I am extremely grateful to the School of Histories and Humanities, Trinity College Dublin and the Irish Research Council who funded my research as a postgraduate and postdoctoral fellow respectively; this book would not have been possible otherwise. The Centre for Contemporary Irish History provided a generous travel grant that enabled me to conduct necessary research in London and Belfast and the Grace Lawless-Lee fund contributed to the cost of my first research trip.
I have benefited greatly from the expertise of colleagues in the departments in which I have been lucky enough to work. Professor Eunan O’Halpin, Dr Eve Morrison, and Dr Seán William Gannon all generously shared research findings and sources with me. Thanks in particular to Professor O’Halpin for data from the Dead of the Irish revolution and to Dr Morrison for assistance compiling information on ‘suspect’ civilians used in Chapter 6. At TCD, Dr Steven O’Connor, Dr Brendan Power, Dr Fergus Robson, and Dr Ciarán Wallace provided friendship, stimulating discussion, and good humour. I am also grateful to Dr Joseph Clarke, Dr Peter Crooks, Dr David Ditchburn, Professor John Horne, Dr Ciarán O’Neill, Dr Micheál Ó Síochrú, and Dr Patricia Stapleton, for their guidance and support. All of my fellow postgrads and postdocs at the Department of History deserve further thanks for making my time there so pleasant and productive. At Maynooth University a special word of thanks is due to Professor Susan Schreibman who has been a consistent source of academic guidance and gave me the opportunity to work on two exciting digital projects at An Foras Feasa. Thanks also to my colleagues at Penryn Humanities, and particularly Dr Catriona Pennell, for whose support and encouragement I am most grateful.

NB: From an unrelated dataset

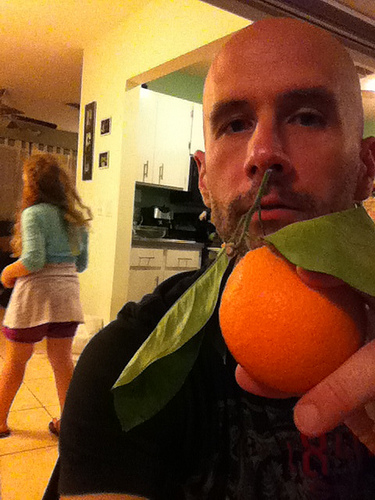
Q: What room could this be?
A: It is a kitchen.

Several friends were kind enough to read drafts and offer feedback: Philip Cuffe, Ciara Duffy, Peter Duffy, Rosemary Hegarty, and Fergal O’Leary. Many more listened to my ramblings about my research or, most importantly, subtly reminded me of other, much more important things in life and I offer my thanks to all.

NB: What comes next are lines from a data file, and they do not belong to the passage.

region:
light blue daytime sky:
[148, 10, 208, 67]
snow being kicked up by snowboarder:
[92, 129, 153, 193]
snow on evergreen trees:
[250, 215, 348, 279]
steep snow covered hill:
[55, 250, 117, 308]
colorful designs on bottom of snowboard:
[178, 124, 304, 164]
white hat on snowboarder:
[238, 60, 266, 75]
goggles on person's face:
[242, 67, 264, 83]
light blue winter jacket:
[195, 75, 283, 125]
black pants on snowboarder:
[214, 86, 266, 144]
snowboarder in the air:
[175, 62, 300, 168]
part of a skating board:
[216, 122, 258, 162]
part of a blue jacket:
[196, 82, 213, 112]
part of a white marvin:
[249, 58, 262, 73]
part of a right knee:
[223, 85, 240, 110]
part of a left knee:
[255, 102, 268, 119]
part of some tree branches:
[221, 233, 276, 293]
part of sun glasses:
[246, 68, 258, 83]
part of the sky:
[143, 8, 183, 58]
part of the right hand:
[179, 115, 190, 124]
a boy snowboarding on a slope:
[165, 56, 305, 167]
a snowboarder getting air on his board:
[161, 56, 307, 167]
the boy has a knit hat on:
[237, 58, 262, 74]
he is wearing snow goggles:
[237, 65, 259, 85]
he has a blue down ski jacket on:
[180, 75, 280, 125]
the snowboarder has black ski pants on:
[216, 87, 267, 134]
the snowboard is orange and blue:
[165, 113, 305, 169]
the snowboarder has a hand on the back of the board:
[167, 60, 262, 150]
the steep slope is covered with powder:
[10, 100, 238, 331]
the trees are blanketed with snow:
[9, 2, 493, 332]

Thanks to the staff, archivists, and keepers in the libraries and archives I have visited over the course of my research: Trinity College Dublin Library and Manuscripts Department, The National Archives of Ireland (especially Tom Quinlan), The National Library of Ireland, University College Dublin Archives, Dublin City Library and Archive, The Public Record Office of Northern Ireland, The National Archives, Kew, The Parliamentary Archives, The Liddell Hart Centre for Military Archives, and the Imperial War Museum, London. Without their hard work and diligence primary research would not be possible.
Thanks also to the team at Liverpool University Press, most particularly Alison Welsby, an enthusiastic supporter of this project, and the anonymous reviewers for their generous and perceptive comments. Any errors or oversights that appear in these pages are, of course, my own.
Finally, I am grateful to my parents, Jacinta and Seamus, for whom no printed acknowledgments will ever be sufficient. And to Michelle, for making it all so much more enjoyable with her humour, patience, and love.